## What to do:
Word for word, set down every line of the entries below from the line with "thumb ip: (392, 193)" to the line with "pinky tip: (415, 211)", including both, and no other line.

(Items listed in a dataset)
——

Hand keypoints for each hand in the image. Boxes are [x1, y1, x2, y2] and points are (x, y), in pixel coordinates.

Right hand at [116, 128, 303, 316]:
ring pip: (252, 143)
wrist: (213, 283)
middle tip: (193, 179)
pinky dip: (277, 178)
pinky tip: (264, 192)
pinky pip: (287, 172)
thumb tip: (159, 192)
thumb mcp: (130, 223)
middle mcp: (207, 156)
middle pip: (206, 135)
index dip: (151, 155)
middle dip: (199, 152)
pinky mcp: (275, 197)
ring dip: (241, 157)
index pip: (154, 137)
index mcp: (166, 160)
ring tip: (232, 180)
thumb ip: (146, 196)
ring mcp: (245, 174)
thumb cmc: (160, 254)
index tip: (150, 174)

——

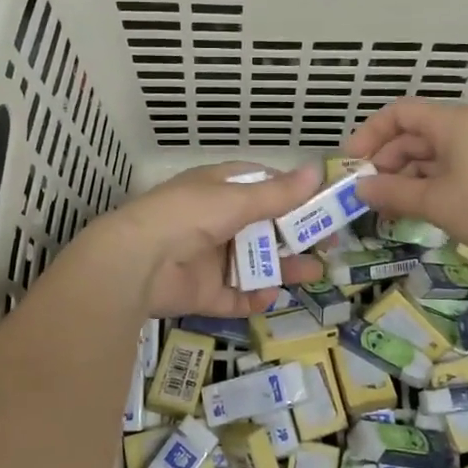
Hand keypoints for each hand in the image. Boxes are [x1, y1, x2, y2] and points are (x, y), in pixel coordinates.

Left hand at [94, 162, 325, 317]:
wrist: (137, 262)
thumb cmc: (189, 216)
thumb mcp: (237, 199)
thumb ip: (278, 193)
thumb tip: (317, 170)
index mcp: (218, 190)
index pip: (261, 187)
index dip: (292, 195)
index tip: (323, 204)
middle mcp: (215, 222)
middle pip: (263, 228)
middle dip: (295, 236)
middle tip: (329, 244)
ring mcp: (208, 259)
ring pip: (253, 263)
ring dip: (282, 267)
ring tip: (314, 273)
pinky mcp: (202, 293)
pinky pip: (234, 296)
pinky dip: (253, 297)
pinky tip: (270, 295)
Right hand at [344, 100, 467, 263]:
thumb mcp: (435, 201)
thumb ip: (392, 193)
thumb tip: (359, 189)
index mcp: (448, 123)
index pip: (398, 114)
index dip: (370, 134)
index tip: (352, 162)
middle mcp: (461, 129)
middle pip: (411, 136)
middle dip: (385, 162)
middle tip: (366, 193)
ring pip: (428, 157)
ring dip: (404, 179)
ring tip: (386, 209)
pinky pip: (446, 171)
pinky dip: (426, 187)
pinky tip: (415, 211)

——

## Solution for this exercise:
thumb ip: (392, 193)
thumb tip: (359, 189)
index mcp: (448, 123)
index pip: (398, 114)
index dip: (370, 134)
index tip: (352, 162)
middle mcp: (461, 129)
middle pip: (411, 136)
middle dip: (385, 162)
middle tip: (366, 193)
ring pip: (428, 157)
ring dip: (404, 179)
ring tip: (386, 209)
pinky pip: (446, 171)
pinky dip: (426, 187)
pinky tip: (415, 211)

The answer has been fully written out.